対象テキスト:
★ ★ ★ ★
雇用保険料を計算する際に使用する雇用保険料率は、業種によって以下の3種類に分かれています。

  • 一般の事業(農林水産、清酒製造、建設以外)
  • 農林水産、清酒製造の事業
  • 建設の事業

雇用保険料率は、失業保険の受給者数や積立金の残高に合わせて毎年見直しが行われており、変更がある場合には毎年4月1日から施行されます。

2024年4月1日から2025年3月31日までの雇用保険料は以下を参考にしてください。

参考:厚生労働省「令和6年度の雇用保険料率について」

雇用保険料率に違いがある理由

雇用保険料率は上記の3つの業種で分類されており、それぞれ保険料率が異なります。

一般の事業が一番安く、建設事業が一番高く設定されています。
その理由について解説します。
★ ★ ★ ★
バウンディングボックス注釈

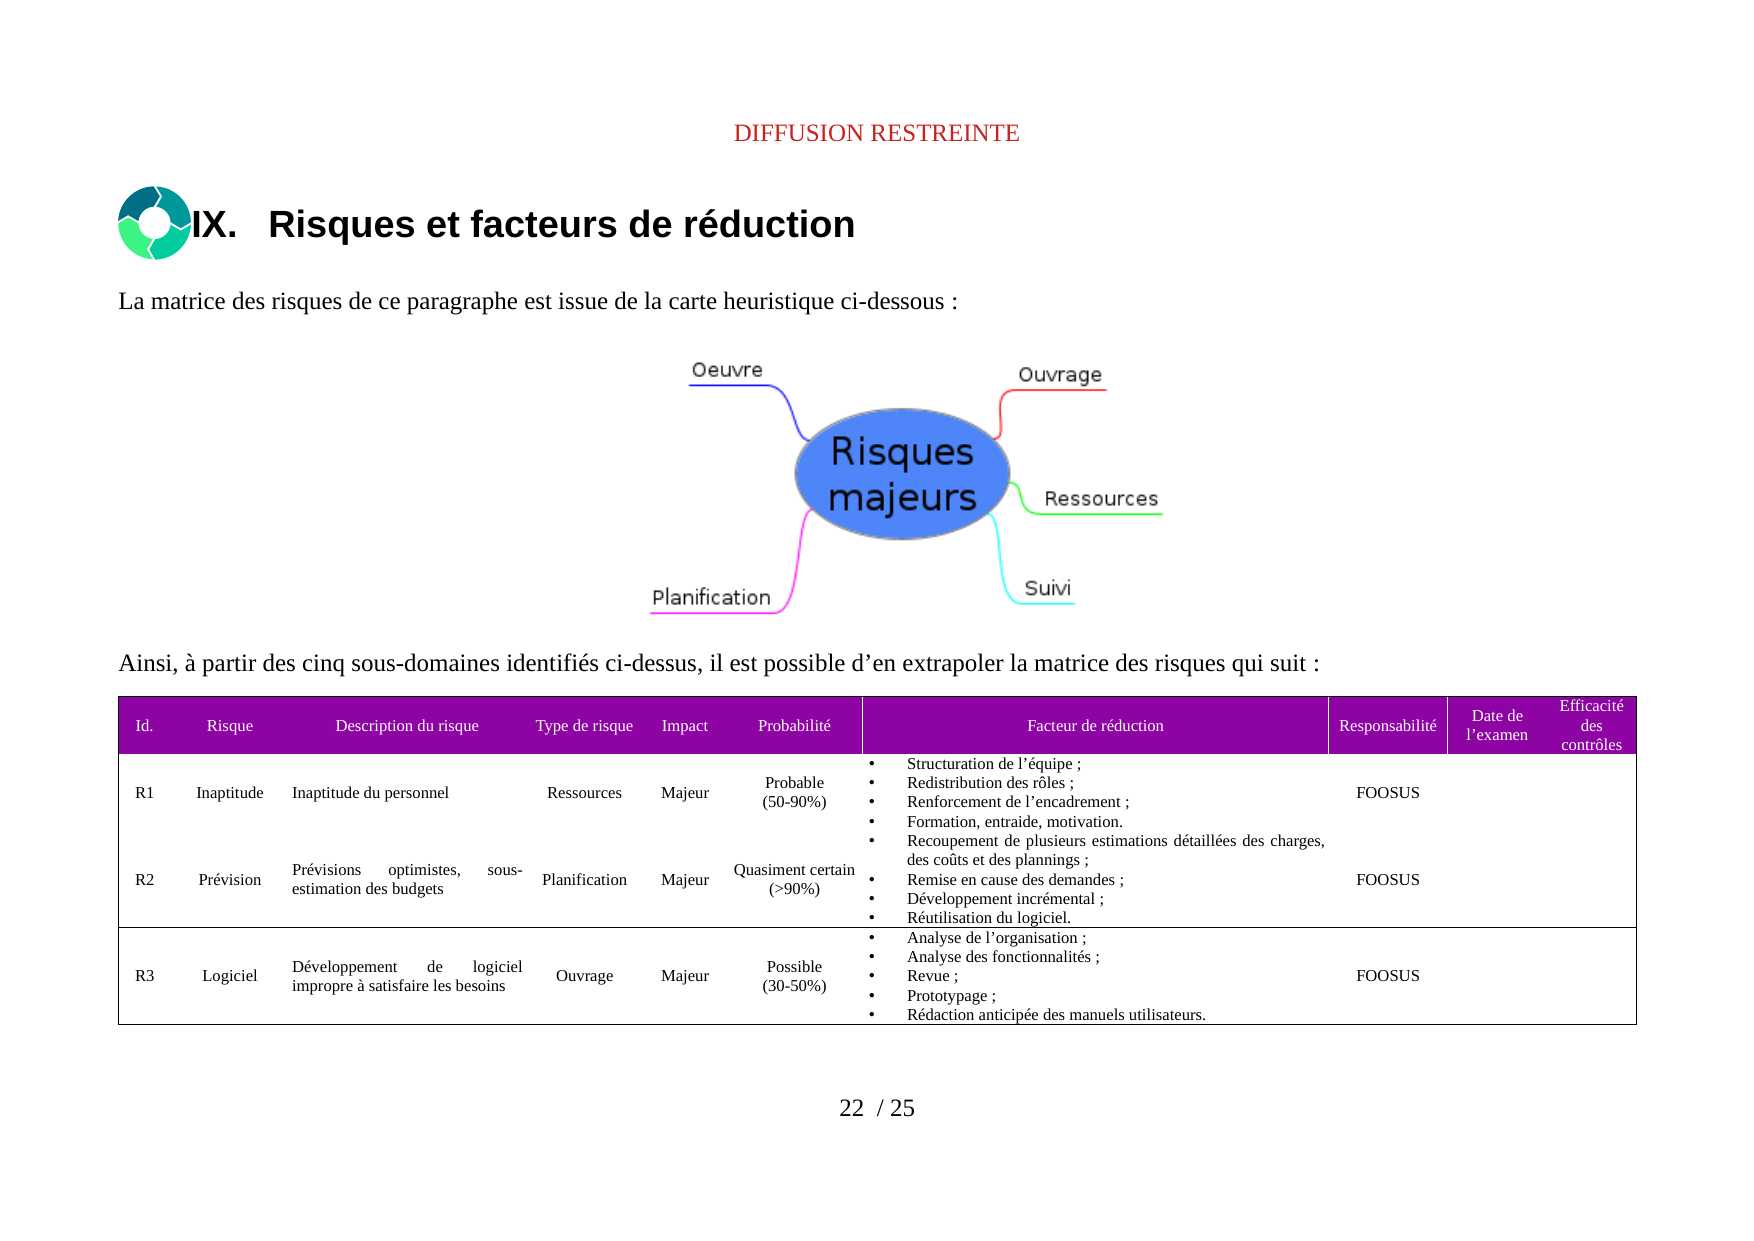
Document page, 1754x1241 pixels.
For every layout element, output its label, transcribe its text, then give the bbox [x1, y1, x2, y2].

table_header Date de l’examen [1448, 697, 1547, 754]
table_cell [1547, 754, 1636, 831]
table_cell Analyse de l’organisation ; Analyse des fonctionnalités ; Revue ; Prototypage ; Rédaction anticipée des manuels utilisateurs. [863, 928, 1328, 1024]
table_cell Possible (30-50%) [726, 928, 862, 1024]
table_cell Majeur [643, 831, 726, 927]
table_cell FOOSUS [1329, 754, 1447, 831]
table_cell FOOSUS [1329, 831, 1447, 927]
table_header Responsabilité [1329, 697, 1447, 754]
table_cell [1547, 831, 1636, 927]
table_cell Inaptitude du personnel [289, 754, 526, 831]
table_header Risque [171, 697, 289, 754]
table_header Description du risque [289, 697, 526, 754]
subtitle [135, 202, 171, 245]
table_cell Majeur [643, 754, 726, 831]
table_cell R1 [119, 754, 171, 831]
table_cell [1448, 754, 1547, 831]
table_cell Recoupement de plusieurs estimations détaillées des charges, des coûts et des plannings ; Remise en cause des demandes ; Développement incrémental ; Réutilisation du logiciel. [863, 831, 1328, 927]
subtitle Risques et facteurs de réduction [172, 201, 1636, 245]
table_header Probabilité [726, 697, 862, 754]
text La matrice des risques de ce paragraphe est issue de la carte heuristique ci-dessous : [118, 286, 1636, 315]
table_cell [1448, 928, 1547, 1024]
text Ainsi, à partir des cinq sous-domaines identifiés ci-dessus, il est possible d’en extrapoler la matrice des risques qui suit : [118, 648, 1636, 677]
table_cell [1547, 928, 1636, 1024]
table_cell Ressources [526, 754, 643, 831]
table_header Id. [119, 697, 171, 754]
table_cell Planification [526, 831, 643, 927]
table_header Facteur de réduction [863, 697, 1328, 754]
table_cell R2 [119, 831, 171, 927]
table_cell FOOSUS [1329, 928, 1447, 1024]
table_cell Logiciel [171, 928, 289, 1024]
table_cell [1448, 831, 1547, 927]
table_cell Inaptitude [171, 754, 289, 831]
table_cell Développement de logiciel impropre à satisfaire les besoins [289, 928, 526, 1024]
table_header Type de risque [526, 697, 643, 754]
table_header Efficacité des contrôles [1547, 697, 1636, 754]
table_cell Prévision [171, 831, 289, 927]
table_cell Probable (50-90%) [726, 754, 862, 831]
table_cell Prévisions optimistes, sous-estimation des budgets [289, 831, 526, 927]
table_cell Structuration de l’équipe ; Redistribution des rôles ; Renforcement de l’encadrement ; Formation, entraide, motivation. [863, 754, 1328, 831]
table_header Impact [643, 697, 726, 754]
table_cell R3 [119, 928, 171, 1024]
table_cell Ouvrage [526, 928, 643, 1024]
table_cell Majeur [643, 928, 726, 1024]
table_cell Quasiment certain (>90%) [726, 831, 862, 927]
picture [548, 333, 1206, 630]
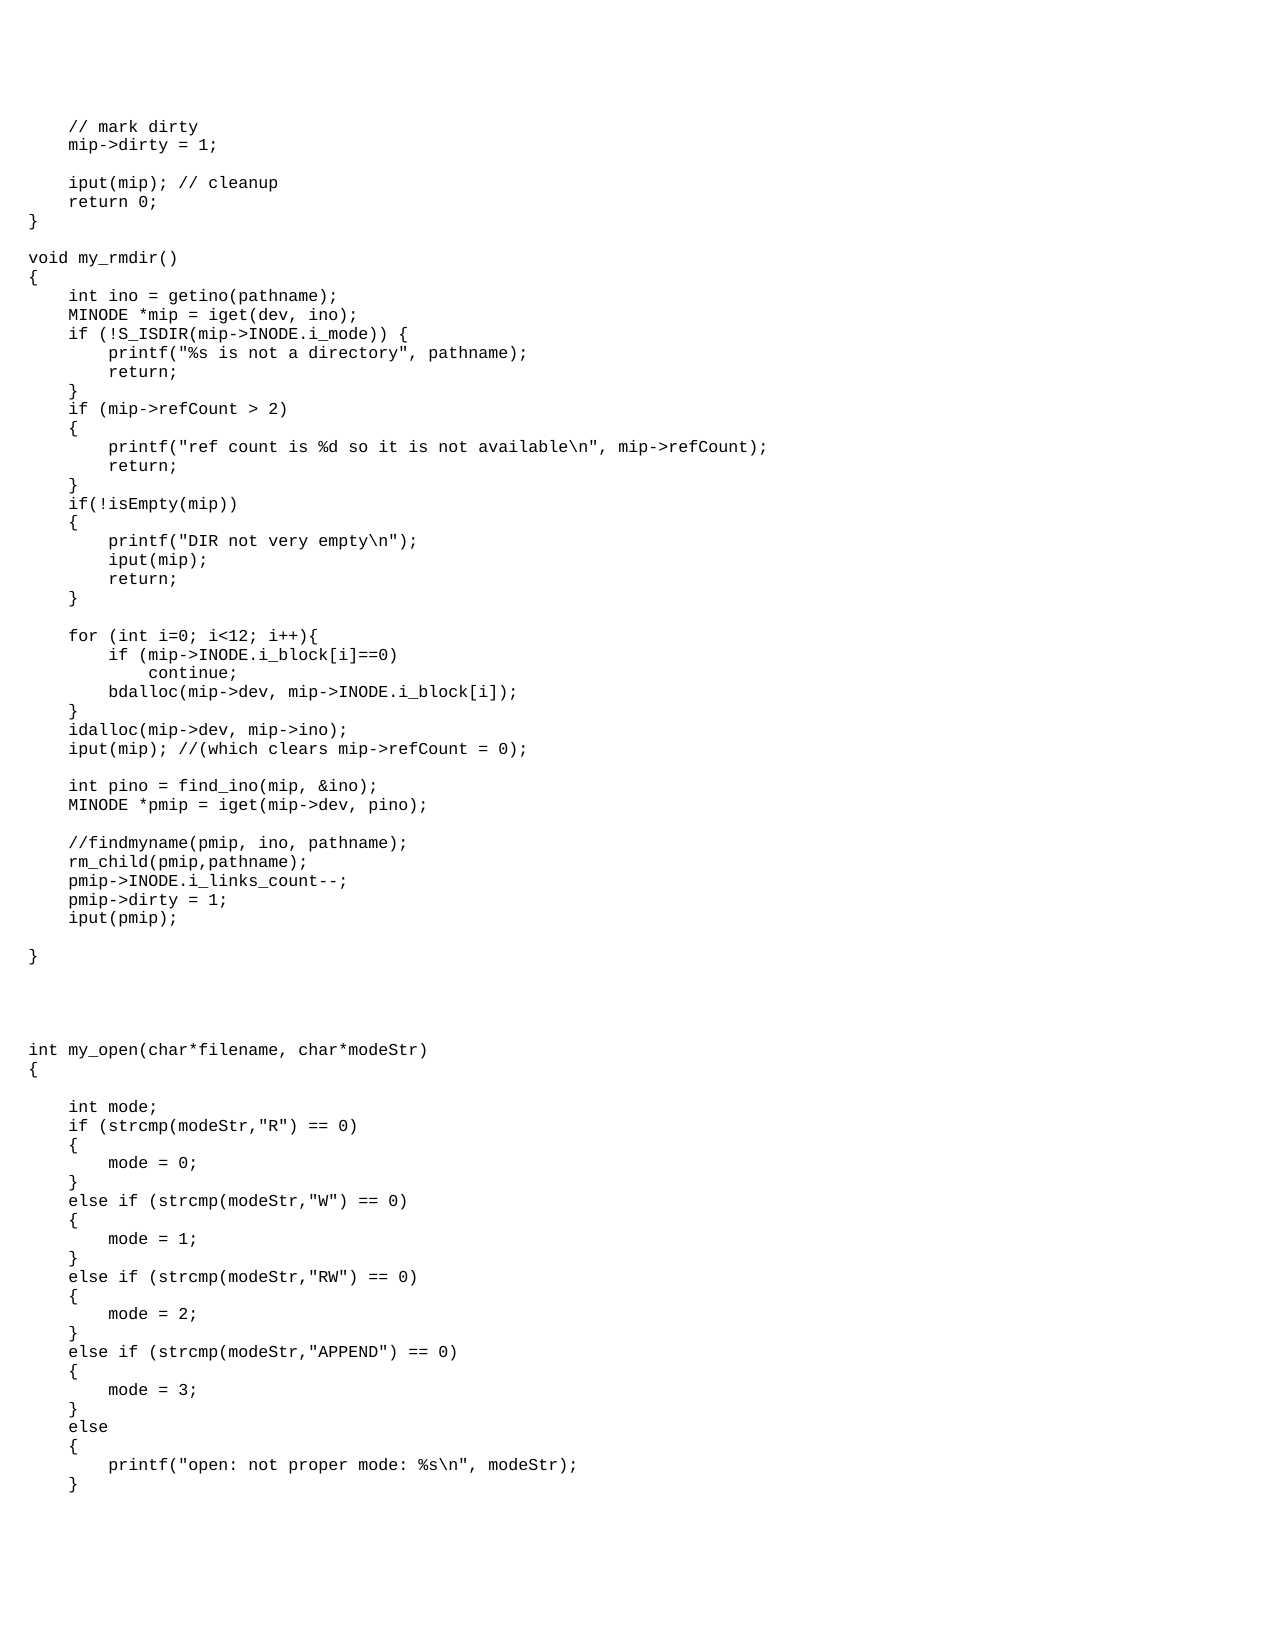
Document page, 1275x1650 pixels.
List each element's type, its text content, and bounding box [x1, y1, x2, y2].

text { [28, 1061, 1219, 1080]
text iput(pmip); [28, 910, 1219, 929]
text // mark dirty [28, 118, 1219, 137]
text if(!isEmpty(mip)) [28, 495, 1219, 514]
text { [28, 514, 1219, 533]
text else if (strcmp(modeStr,"RW") == 0) [28, 1268, 1219, 1287]
text if (mip->INODE.i_block[i]==0) [28, 646, 1219, 665]
text pmip->dirty = 1; [28, 891, 1219, 910]
text pmip->INODE.i_links_count--; [28, 872, 1219, 891]
text printf("ref count is %d so it is not available\n", mip->refCount); [28, 439, 1219, 457]
text } [28, 1325, 1219, 1344]
text if (strcmp(modeStr,"R") == 0) [28, 1117, 1219, 1136]
text iput(mip); //(which clears mip->refCount = 0); [28, 740, 1219, 759]
text void my_rmdir() [28, 250, 1219, 269]
text } [28, 1174, 1219, 1193]
text } [28, 382, 1219, 401]
text return; [28, 363, 1219, 382]
text continue; [28, 665, 1219, 684]
text { [28, 420, 1219, 439]
text //findmyname(pmip, ino, pathname); [28, 834, 1219, 853]
text if (mip->refCount > 2) [28, 401, 1219, 420]
text mode = 3; [28, 1381, 1219, 1400]
text bdalloc(mip->dev, mip->INODE.i_block[i]); [28, 684, 1219, 703]
text } [28, 948, 1219, 967]
text else [28, 1419, 1219, 1438]
text return; [28, 457, 1219, 476]
text printf("DIR not very empty\n"); [28, 533, 1219, 552]
text if (!S_ISDIR(mip->INODE.i_mode)) { [28, 326, 1219, 344]
text mode = 1; [28, 1231, 1219, 1249]
text iput(mip); // cleanup [28, 175, 1219, 193]
text return; [28, 571, 1219, 589]
text rm_child(pmip,pathname); [28, 853, 1219, 872]
text int mode; [28, 1098, 1219, 1117]
text { [28, 1212, 1219, 1231]
text printf("%s is not a directory", pathname); [28, 344, 1219, 363]
text } [28, 1476, 1219, 1494]
text else if (strcmp(modeStr,"W") == 0) [28, 1193, 1219, 1212]
text int pino = find_ino(mip, &ino); [28, 778, 1219, 797]
text int my_open(char*filename, char*modeStr) [28, 1042, 1219, 1061]
text iput(mip); [28, 552, 1219, 571]
text MINODE *mip = iget(dev, ino); [28, 307, 1219, 326]
text } [28, 1249, 1219, 1268]
text mip->dirty = 1; [28, 137, 1219, 156]
text printf("open: not proper mode: %s\n", modeStr); [28, 1457, 1219, 1476]
text { [28, 1438, 1219, 1457]
text { [28, 1287, 1219, 1306]
text { [28, 269, 1219, 288]
text else if (strcmp(modeStr,"APPEND") == 0) [28, 1344, 1219, 1362]
text int ino = getino(pathname); [28, 288, 1219, 307]
text mode = 2; [28, 1306, 1219, 1325]
text } [28, 703, 1219, 721]
text } [28, 1400, 1219, 1419]
text { [28, 1362, 1219, 1381]
text } [28, 589, 1219, 608]
text mode = 0; [28, 1155, 1219, 1174]
text { [28, 1136, 1219, 1155]
text for (int i=0; i<12; i++){ [28, 627, 1219, 646]
text return 0; [28, 193, 1219, 212]
text } [28, 476, 1219, 495]
text MINODE *pmip = iget(mip->dev, pino); [28, 797, 1219, 816]
text } [28, 212, 1219, 231]
text idalloc(mip->dev, mip->ino); [28, 721, 1219, 740]
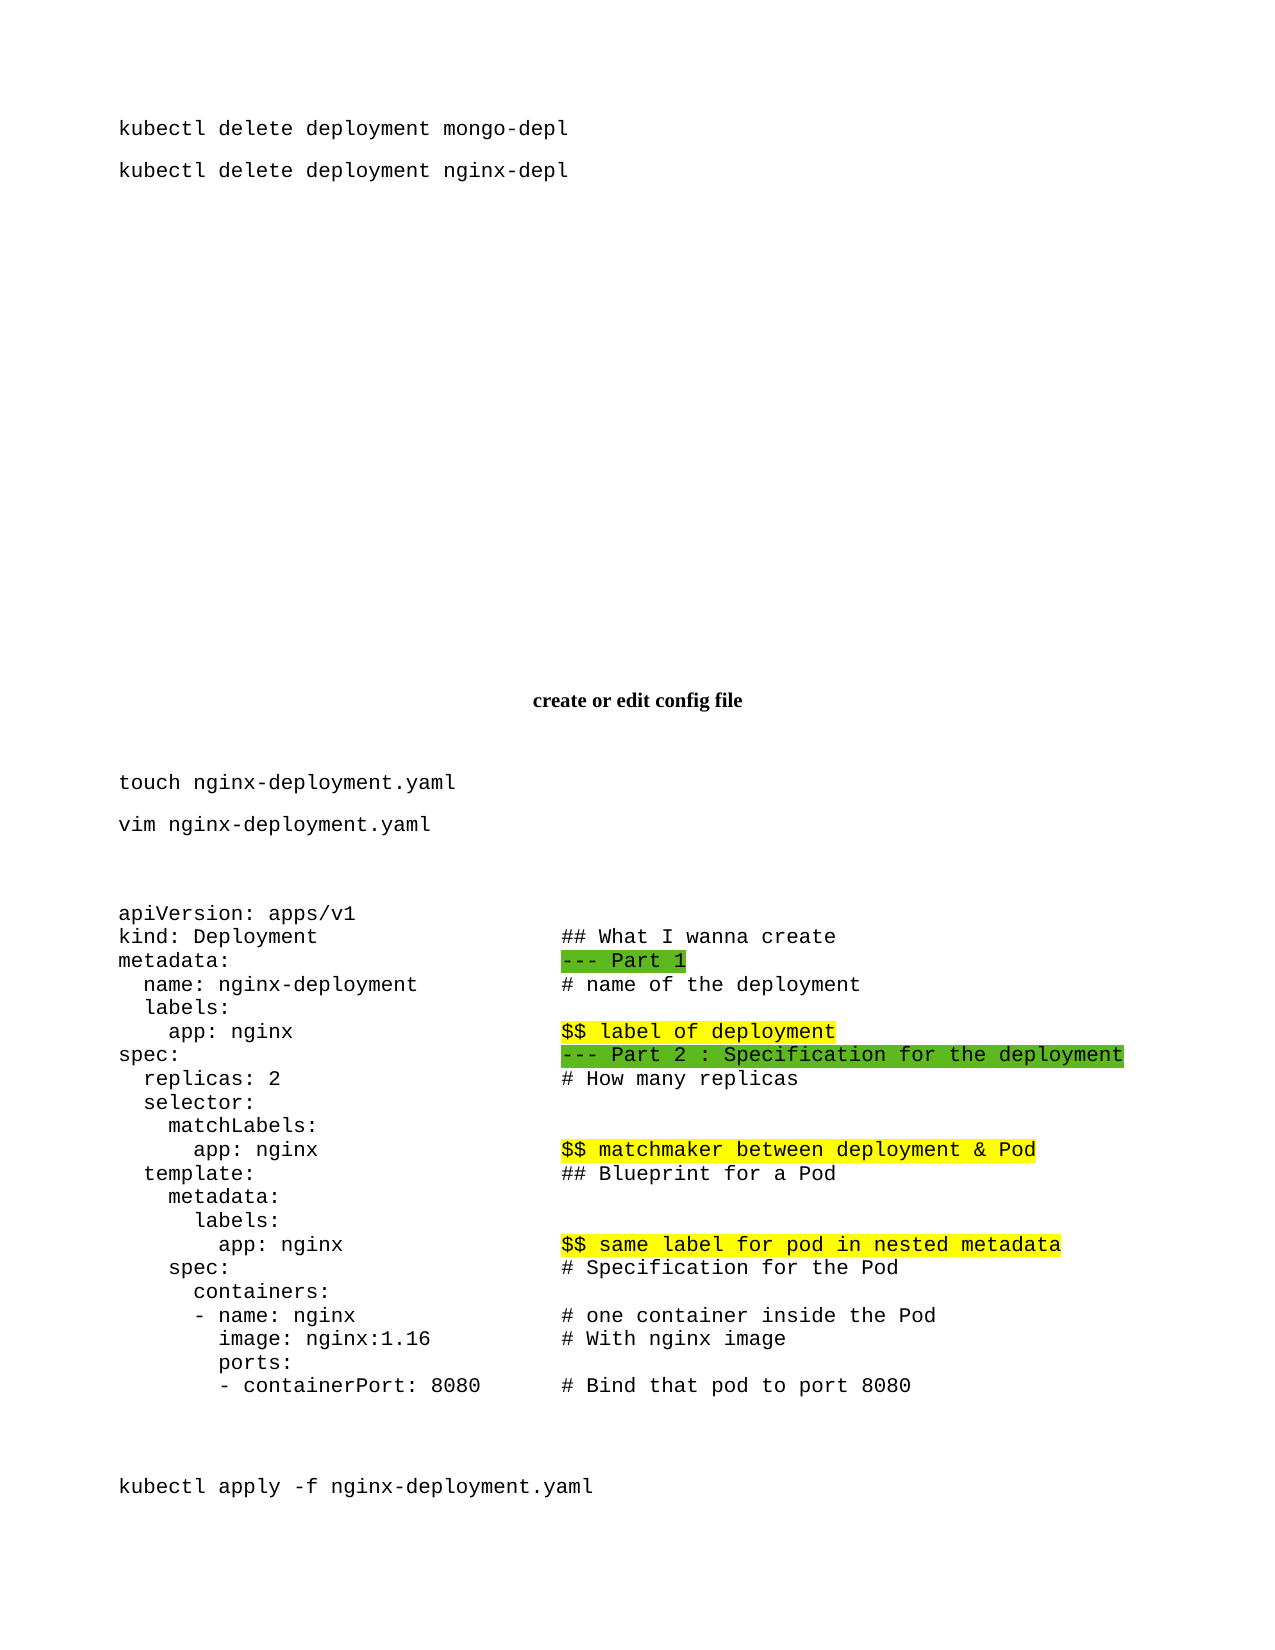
★ ★ ★ ★
演習の目的: 雇用保険料率の文章では、保険料率がいくつかの事業の種類に分かれています。その種類をすべて挙げてください。

課題への回答:
- 一般の事業(農林水産、清酒製造、建設以外)
- 農林水産、清酒製造の事業
- 建設の事業